Illustration: Dominic Xavier/

Krishan, an old acquaintance, called me a few days ago. He used to be a colleague at a bank where I worked in the noughties. He is now in his late 40s and worked at a senior position in a non-banking financial company.

After the preliminary pleasantries, Krishan informed me that he had lost his job in the pandemic and is now looking for another. He sought my assistance in identifying options for him.

I asked him to consider a professional upgradation course instead of immediately jumping into another job.

In any case, jobs for a person of his seniority and profile are not easy to find at present. Krishan agreed, but told me his financial position does not allow him that luxury.

He had bought a lavish home with a concessional loan from his employer. He had just about managed to clear off that loan by using his final settlement amount received from the employer, including accumulated provident fund and other dues, and by selling off his mutual funds and equity shares.

The only significant asset he is left with is another residential property that is rented out. Even after accounting for rent, he pays a sizeable EMI every month on the loan taken to buy this property. In addition, his child studies overseas.

Krishan is unable to sell either of the two houses due to the pandemic. He was at his wit's end regarding how to meet his ongoing expenditures and prevent a default on his second home loan.

Many people have been even worse affected. Unlike Krishan, they do not even have illiquid assets they can hope to sell in the future. The advice I gave to Krishan may perhaps be useful to other people as well who are caught in a similar dilemma.

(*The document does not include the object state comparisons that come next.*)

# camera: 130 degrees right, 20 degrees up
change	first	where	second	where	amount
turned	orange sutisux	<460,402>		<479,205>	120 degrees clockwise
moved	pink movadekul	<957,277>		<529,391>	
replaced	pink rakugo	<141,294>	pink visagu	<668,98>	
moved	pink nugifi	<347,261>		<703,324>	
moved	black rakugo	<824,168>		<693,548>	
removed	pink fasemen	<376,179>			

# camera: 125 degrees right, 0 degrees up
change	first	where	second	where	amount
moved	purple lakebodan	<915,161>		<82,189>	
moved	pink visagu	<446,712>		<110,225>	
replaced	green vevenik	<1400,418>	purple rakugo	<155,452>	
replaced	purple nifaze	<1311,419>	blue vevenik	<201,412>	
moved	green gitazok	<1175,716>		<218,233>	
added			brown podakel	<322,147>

Whatever you do, continue to pay your loan EMIs and insurance premiums for term and health policies (not investment-based policies) on time. Then try to buy yourself some breathing space.

If you can, borrow (on a payable-when-able basis) some money from friends or family to tide over the next few months.

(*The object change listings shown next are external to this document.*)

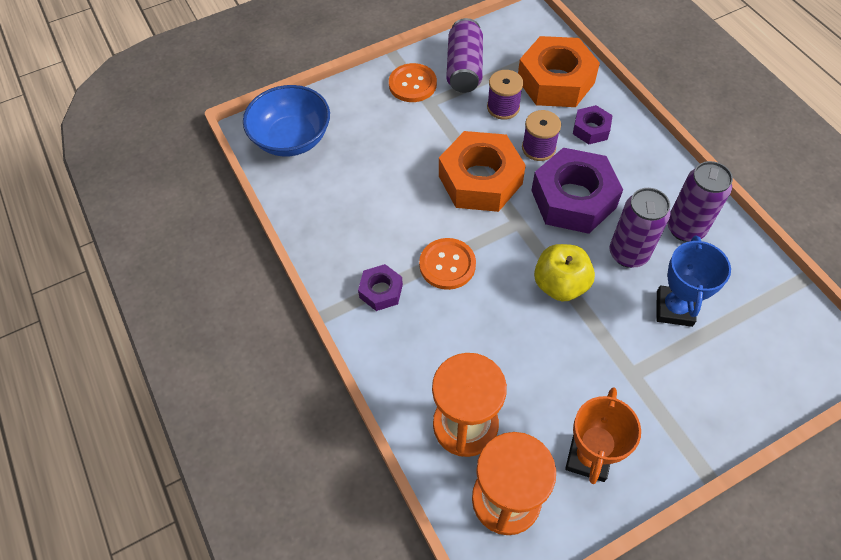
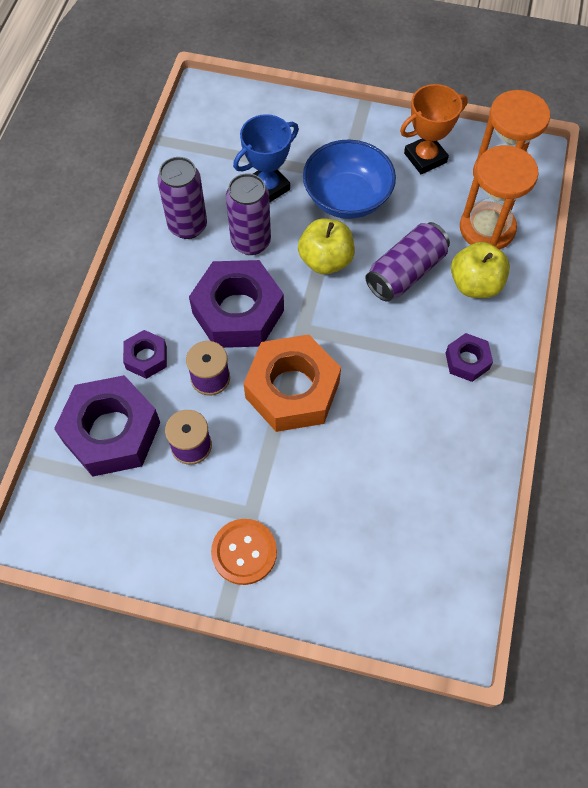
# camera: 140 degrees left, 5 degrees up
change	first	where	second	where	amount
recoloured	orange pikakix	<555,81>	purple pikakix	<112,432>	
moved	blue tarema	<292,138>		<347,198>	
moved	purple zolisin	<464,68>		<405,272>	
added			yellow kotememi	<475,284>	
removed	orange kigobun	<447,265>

If this option is not available, sell or redeem dead assets that are easy to liquidate, such as jewellery, car, investment-based insurance policies, etc.

Take a hard look at your other assets, especially your home.

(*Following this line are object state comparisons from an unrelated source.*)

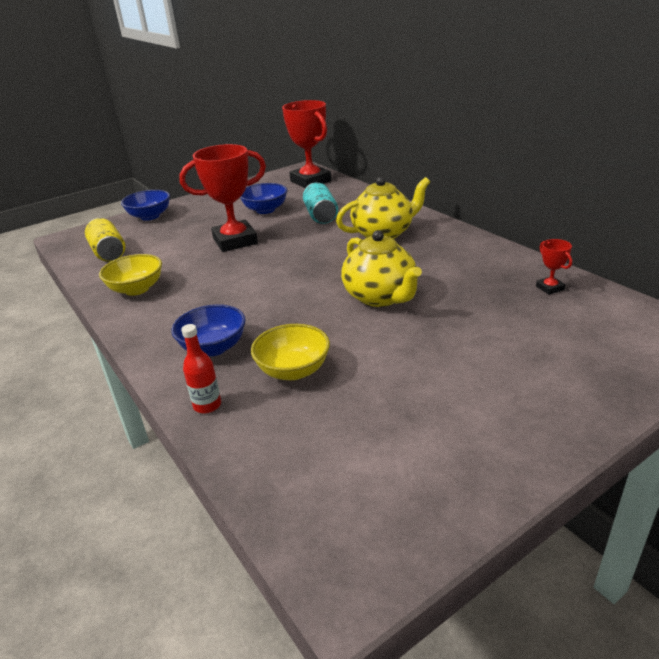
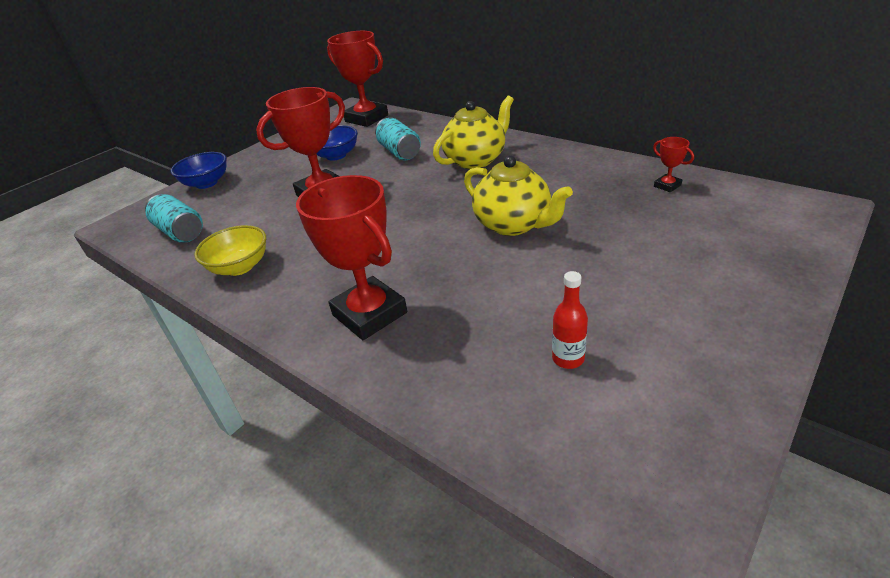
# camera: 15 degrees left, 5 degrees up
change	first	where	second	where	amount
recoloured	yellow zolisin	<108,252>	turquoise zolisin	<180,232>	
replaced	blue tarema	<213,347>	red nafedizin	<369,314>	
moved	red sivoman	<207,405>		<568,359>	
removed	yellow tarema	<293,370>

Do zero-based budgeting: Would you buy the same house if you were to take the decision now? If not, try selling it.

If that is not possible currently, then rent it and move to a smaller rented house. You will thus be able to earn some additional income even as you try to sell the house.

Use the time on your hands to declutter your life. Close infrequently used bank, demat and broking accounts and consolidate your holdings.

Use the Internet to search for work. Do short-term contract assignments either directly or through companies that provide such services to large corporates.

Also, try to upgrade your skills by opting for one of the specialised courses available on MOOC (massive online open courses) platforms, many of which are from reputed providers and are free.

Many of them cost money only if you need their certification. Even if you cannot afford to pay for the certification, do the course to gain the skills that may land you an assignment.

Talk to your mentor or advisor. You will realise you are not alone in your dilemma. Many people are worse off.

I have not suggested belt tightening, assuming this will be done in any case.

Harsh Roongta heads Fee Only Investment Advisers LLP, a Sebi-registered investment adviser.